Imagine Australia sharing ONE tongue. I do not mean language, but literally that little pink and perpetually moist animal in the mouth.

There’s that courageous attack. How would we hold this slippery thing, use it for what we want to say, pass it to our neighbour when it is time to listen? In the essay Bobis presents an account of her nineteen-year ‘problematic journey’ towards her place in Australian literature. This story, she stresses, is only one story among the narratives of storymaking of Australian writers from varied Asian backgrounds. In a discussion on Australian literature, these personal stories behind the publishing lines are as crucial as our literature works or the theoretical discourse about us. Our creative production is more than the ‘finished texts’, products to be unpacked or projects to be problematised. It is a story-in-progress. Just as in immigration, hardly any one of us can fly over the gate, straight into citizenship.

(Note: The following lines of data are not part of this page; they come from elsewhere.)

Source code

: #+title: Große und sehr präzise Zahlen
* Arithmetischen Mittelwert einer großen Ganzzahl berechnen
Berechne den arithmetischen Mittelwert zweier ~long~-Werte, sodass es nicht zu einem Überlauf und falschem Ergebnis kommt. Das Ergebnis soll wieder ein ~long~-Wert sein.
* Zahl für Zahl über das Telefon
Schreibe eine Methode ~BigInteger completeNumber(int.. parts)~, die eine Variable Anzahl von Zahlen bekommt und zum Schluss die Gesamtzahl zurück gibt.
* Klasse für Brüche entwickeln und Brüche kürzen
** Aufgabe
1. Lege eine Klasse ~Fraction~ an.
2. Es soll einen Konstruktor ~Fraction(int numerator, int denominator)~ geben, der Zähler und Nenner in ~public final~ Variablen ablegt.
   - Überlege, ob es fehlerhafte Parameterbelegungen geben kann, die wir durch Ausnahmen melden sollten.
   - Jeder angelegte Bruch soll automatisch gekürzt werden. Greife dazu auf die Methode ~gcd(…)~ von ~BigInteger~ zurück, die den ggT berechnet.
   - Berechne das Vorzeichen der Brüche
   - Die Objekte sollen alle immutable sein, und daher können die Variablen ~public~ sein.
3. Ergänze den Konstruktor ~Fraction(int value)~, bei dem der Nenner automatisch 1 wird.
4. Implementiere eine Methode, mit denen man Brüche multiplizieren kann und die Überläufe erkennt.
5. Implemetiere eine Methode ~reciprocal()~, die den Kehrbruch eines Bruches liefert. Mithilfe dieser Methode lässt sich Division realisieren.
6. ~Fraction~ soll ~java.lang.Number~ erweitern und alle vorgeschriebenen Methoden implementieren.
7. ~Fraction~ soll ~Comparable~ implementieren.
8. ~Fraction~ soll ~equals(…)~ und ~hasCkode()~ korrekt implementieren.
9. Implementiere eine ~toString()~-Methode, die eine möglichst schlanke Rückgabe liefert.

How does one acquire ‘citizenship’ of a nation’s literature? Bobis arrived in Australia in 1991 from the Philippines. She came with ten years of university teaching experience and, already a published author, brought an aesthetic sensibility that had developed in part through formal literary training and in part through formative years of immersion in the hybrid dynamic of cultures and languages of the Philippines. Long after her arrival in Australia, Bobis continues to write in all three of her languages: the Bikol of her home in Albay (at the foot of the active volcano Mt Magayon); the Tagalog of Manila, the metropolitan centre; and English, the imperial language of the American colonisers. As Bobis wrote and researched her creative doctorate during her first years in Wollongong, she continued to chant, to sing, and to dance – code-switching between languages and methods of expression.